从上面的代码也可以看到，其实判断的方法也比较简单。从slabclass数组中选出两个选手：一个是连续三次没有被踢item了，另外一个则是连续三次都成为最佳被踢手。如果找到了满足条件的两个选手，那么返回1。此时automove线程就会调用slabs_reassign函数。

下达 rebalance任务：

在贴出slabs_reassign函数前，回想一下slabs reassign命令。前面讲的都是自动检测要不要进行内存页重分配，都快要忘了还有一个手动要求内存页重分配的命令。如果客户端使用了slabs reassign命令，那么worker线程在接收到这个命令后，就会调用slabs_reassign函数，函数参数是slabs reassign命令的参数。现在自动检测和手动设置大一统了。
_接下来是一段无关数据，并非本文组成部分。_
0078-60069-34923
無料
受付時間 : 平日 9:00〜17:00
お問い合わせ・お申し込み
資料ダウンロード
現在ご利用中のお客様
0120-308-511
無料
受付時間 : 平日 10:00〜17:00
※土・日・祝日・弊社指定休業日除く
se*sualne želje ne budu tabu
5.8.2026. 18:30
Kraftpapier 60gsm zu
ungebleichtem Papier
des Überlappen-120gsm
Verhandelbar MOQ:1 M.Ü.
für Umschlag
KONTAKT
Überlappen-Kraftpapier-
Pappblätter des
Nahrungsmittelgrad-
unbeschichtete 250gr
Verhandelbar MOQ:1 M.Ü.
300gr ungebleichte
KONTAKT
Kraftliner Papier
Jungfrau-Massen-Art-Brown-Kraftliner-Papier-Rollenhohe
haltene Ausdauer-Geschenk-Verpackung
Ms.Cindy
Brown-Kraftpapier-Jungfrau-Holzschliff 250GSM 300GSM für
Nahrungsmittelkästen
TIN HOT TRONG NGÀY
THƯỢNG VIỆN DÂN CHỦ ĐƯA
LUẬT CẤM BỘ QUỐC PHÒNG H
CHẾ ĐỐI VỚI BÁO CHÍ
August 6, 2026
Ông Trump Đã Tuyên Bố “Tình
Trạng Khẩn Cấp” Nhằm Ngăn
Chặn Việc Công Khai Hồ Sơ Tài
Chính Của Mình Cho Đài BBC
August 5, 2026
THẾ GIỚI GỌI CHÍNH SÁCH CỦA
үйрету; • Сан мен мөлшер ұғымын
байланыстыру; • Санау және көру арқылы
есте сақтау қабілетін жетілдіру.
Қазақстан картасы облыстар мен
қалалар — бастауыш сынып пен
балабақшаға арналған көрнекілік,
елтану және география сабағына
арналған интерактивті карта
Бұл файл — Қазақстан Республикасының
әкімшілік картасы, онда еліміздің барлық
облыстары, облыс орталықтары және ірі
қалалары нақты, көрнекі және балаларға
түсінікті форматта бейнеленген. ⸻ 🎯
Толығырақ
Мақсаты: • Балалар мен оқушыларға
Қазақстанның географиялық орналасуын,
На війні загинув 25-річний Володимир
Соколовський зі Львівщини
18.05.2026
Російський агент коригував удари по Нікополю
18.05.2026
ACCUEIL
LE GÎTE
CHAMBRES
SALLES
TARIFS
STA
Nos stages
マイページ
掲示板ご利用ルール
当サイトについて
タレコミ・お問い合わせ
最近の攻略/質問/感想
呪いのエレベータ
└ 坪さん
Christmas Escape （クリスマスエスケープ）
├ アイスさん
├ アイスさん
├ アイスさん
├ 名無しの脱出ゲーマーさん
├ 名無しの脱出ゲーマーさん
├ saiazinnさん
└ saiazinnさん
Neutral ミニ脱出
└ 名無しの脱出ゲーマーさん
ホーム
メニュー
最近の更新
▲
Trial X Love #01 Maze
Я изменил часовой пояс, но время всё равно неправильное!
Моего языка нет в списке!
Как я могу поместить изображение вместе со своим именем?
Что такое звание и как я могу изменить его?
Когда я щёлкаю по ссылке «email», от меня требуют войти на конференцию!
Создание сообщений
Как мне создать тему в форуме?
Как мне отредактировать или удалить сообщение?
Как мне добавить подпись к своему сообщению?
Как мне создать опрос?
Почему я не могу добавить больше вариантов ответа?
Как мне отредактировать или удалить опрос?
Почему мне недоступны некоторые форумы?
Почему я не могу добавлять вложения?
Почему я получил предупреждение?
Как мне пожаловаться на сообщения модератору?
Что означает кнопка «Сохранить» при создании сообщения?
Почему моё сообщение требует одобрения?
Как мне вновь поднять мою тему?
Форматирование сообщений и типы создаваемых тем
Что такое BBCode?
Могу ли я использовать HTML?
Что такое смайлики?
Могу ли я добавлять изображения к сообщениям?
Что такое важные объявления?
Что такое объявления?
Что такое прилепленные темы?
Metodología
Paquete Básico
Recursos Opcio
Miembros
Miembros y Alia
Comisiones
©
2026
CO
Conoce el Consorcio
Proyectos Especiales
enum reassign_result_type {
    REASSIGN_OK=0, REASSIGN_RUNNING, REASSIGN_BADCLASS, REASSIGN_NOSPARE,
    REASSIGN_SRC_DST_SAME
};


enum reassign_result_type slabs_reassign(int src, int dst) {
    enum reassign_result_type ret;
    if (pthread_mutex_trylock(&slabs_rebalance_lock) != 0) {
        return REASSIGN_RUNNING;
    }
    ret = do_slabs_reassign(src, dst);
    pthread_mutex_unlock(&slabs_rebalance_lock);
    return ret;
}


static enum reassign_result_type do_slabs_reassign(int src, int dst) {
    if (slab_rebalance_signal != 0)
        return REASSIGN_RUNNING;

    if (src == dst)//不能相同
        return REASSIGN_SRC_DST_SAME;

    /* Special indicator to choose ourselves. */
    if (src == -1) {//客户端命令要求随机选出一个源slab class
		//选出一个页数大于1的slab class，并且该slab class不能是dst
		//指定的那个。如果不存在这样的slab class，那么返回-1
        src = slabs_reassign_pick_any(dst);
        /* TODO: If we end up back at -1, return a new error type */
    }

    if (src < POWER_SMALLEST || src > power_largest ||
        dst < POWER_SMALLEST || dst > power_largest)
        return REASSIGN_BADCLASS;

	//源slab class没有或者只有一个内存页，那么就不能分给别的slab class
    if (slabclass[src].slabs < 2)
        return REASSIGN_NOSPARE;

	//全局变量slab_rebal
    slab_rebal.s_clsid = src;//保存源slab class
    slab_rebal.d_clsid = dst;//保存目标slab class

    slab_rebalance_signal = 1;
	//唤醒slab_rebalance_thread函数的线程.
	//在slabs_reassign函数中已经锁上了slabs_rebalance_lock
    pthread_cond_signal(&slab_rebalance_cond);

    return REASSIGN_OK;
}


//选出一个内存页数大于1的slab class，并且该slab class不能是dst
//指定的那个。如果不存在这样的slab class，那么返回-1
static int slabs_reassign_pick_any(int dst) {
    static int cur = POWER_SMALLEST - 1;
    int tries = power_largest - POWER_SMALLEST + 1;
    for (; tries > 0; tries--) {
        cur++;
        if (cur > power_largest)
            cur = POWER_SMALLEST;
        if (cur == dst)
            continue;
        if (slabclass[cur].slabs > 1) {
            return cur;
        }
    }
    return -1;
}

do_slabs_reassign会把源slab class 和目标slab class保存在全局变量slab_rebal，并且在最后会调用pthread_cond_signal唤醒rebalance线程。

rebalance线程：

现在automove线程已经退出历史舞台了，rebalance线程也从沉睡中苏醒过来并登上舞台。现在来看一下rebalance线程的线程函数slab_rebalance_thread。注意：在一开始slab_rebalance_signal是等于0的，当需要进行内存页重分配就会把slab_rebalance_signal变量赋值为1。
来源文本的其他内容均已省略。